Dem Urteil lag folgender Sachverhalt zugrunde: A, B und C sind Miteigentümer einer Parzelle in der Gemeinde Brig-Glis, auf der eine Quelle entspringt. Auf Klage dieser Miteigentümer stellte die erste Instanz fest, dass sich die genannte Quelle im Privateigentum der Miteigentümer befindet. Auf entsprechende Berufung der Einwohnergemeinde Brig-Glis wurde dieser erstinstanzliche Entscheid aufgehoben und festgehalten, dass es sich bei der Quelle um eine Bachquelle im öffentlichen Eigentum der Gemeinde Brig-Glis handelt. Gegen diesen Entscheid gelangten die Miteigentümer mit Beschwerde ans Bundesgericht.
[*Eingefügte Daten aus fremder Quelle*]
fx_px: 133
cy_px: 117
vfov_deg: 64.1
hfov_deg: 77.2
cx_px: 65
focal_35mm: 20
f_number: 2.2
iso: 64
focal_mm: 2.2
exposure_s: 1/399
Quellen sind gestützt auf das Akzessionsprinzip grundsätzlich Bestandteile der Grundstücke, auf welchen sie hervortreten (Art. 667 Abs. 2 ZGB, Art. 704 Abs. 1 ZGB); das Eigentum am Grundstück erstreckt sich daher auch auf die darauf entspringende Quelle. In Abgrenzung dazu besteht an öffentlichen Gewässern unter Vorbehalt anderweitigen Nachweises kein Privateigentum (Art. 664 Abs. 2 ZGB).
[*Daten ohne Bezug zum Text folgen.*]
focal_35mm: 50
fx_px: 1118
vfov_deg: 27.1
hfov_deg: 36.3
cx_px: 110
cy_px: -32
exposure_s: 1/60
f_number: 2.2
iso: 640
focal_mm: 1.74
Unterschieden werden laut Bundesgericht Privatquellen, auf welche Art. 704 Abs. 1 ZGB Anwendung findet, und öffentliche Bach- oder Flussquellen. Das Bundeszivilrecht nennt die Kriterien nicht, nach denen aufgrund von Art. 664 Abs. 1 ZGB der Hoheit der Kantone unterstellte Gewässer als öffentlich zu betrachten sind. Diese Definition ist Sache der Kantone. Macht der Kanton von dieser Regelungskompetenz Gebrauch, wird die Öffentlichkeit des Gewässers durch einen Akt des Gesetzgebers begründet; das grundsätzlich als Bestandteil des umgebenden Erdbodens im Privateigentum stehende Gewässer wird somit als öffentlich konstituiert.
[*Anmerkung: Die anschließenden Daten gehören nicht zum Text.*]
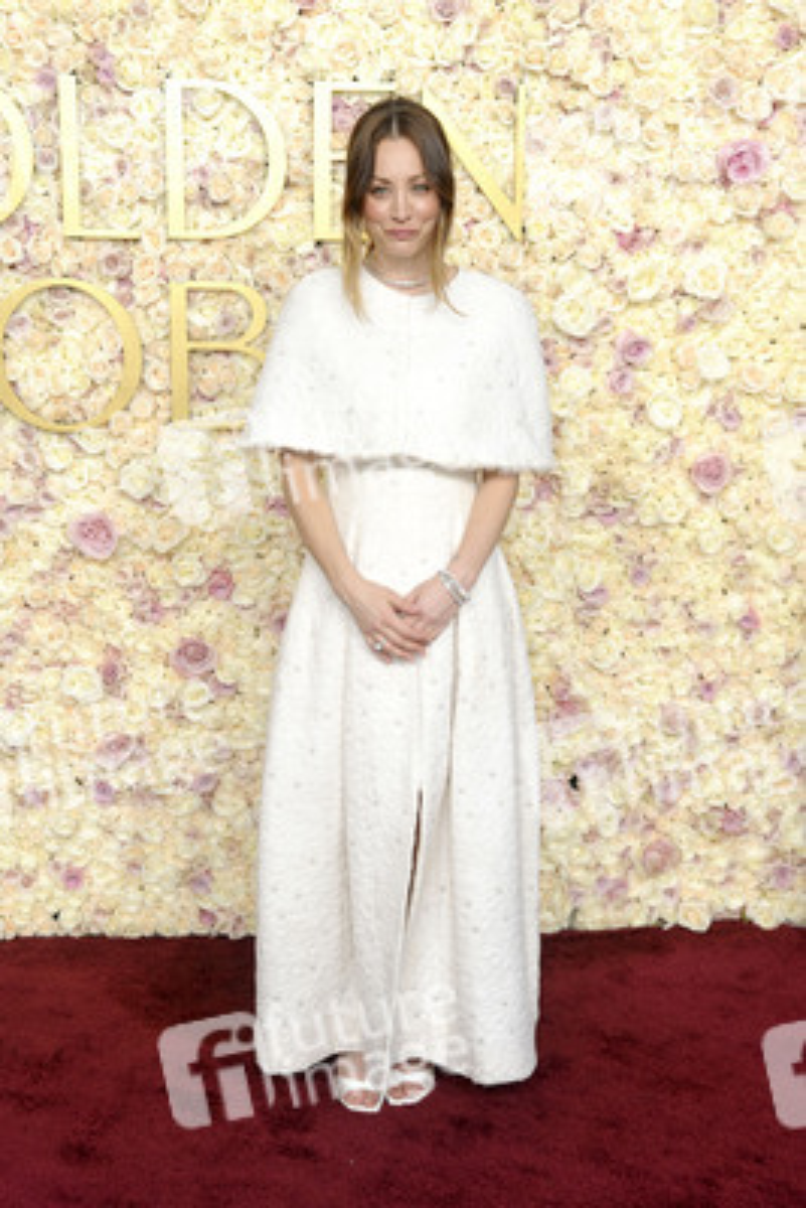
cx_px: 403
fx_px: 1879
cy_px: 604
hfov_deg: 24.2
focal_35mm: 56
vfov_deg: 35.6
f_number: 13
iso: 1000
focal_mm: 56
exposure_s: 1/250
Der Kanton Wallis hat von der ihm zustehenden Kompetenz Gebrauch gemacht. Gemäss Art. 163 Abs. 3 EG ZGB fallen Wasserläufe ab demjenigen Punkt, wo sie entspringen, in das öffentliche Eigentum der Gemeinden. Ebenfalls in den Bereich des öffentlichen Gemeindeeigentums gehören grundsätzlich die unterirdischen Gewässer mit einer mittleren Wassermenge von mehr als 300 Liter/Minute (Art. 163 Abs. 4 EG ZGB). Anders als bei unterirdischen Gewässern regelt das kantonale Recht nicht, welche Mächtigkeit und/oder Stetigkeit der oberirdische Wasserlauf aufweisen muss, um als öffentliches Gewässer zu gelten. Damit sind im Kanton Wallis grundsätzlich alle Wasserläufe öffentlich.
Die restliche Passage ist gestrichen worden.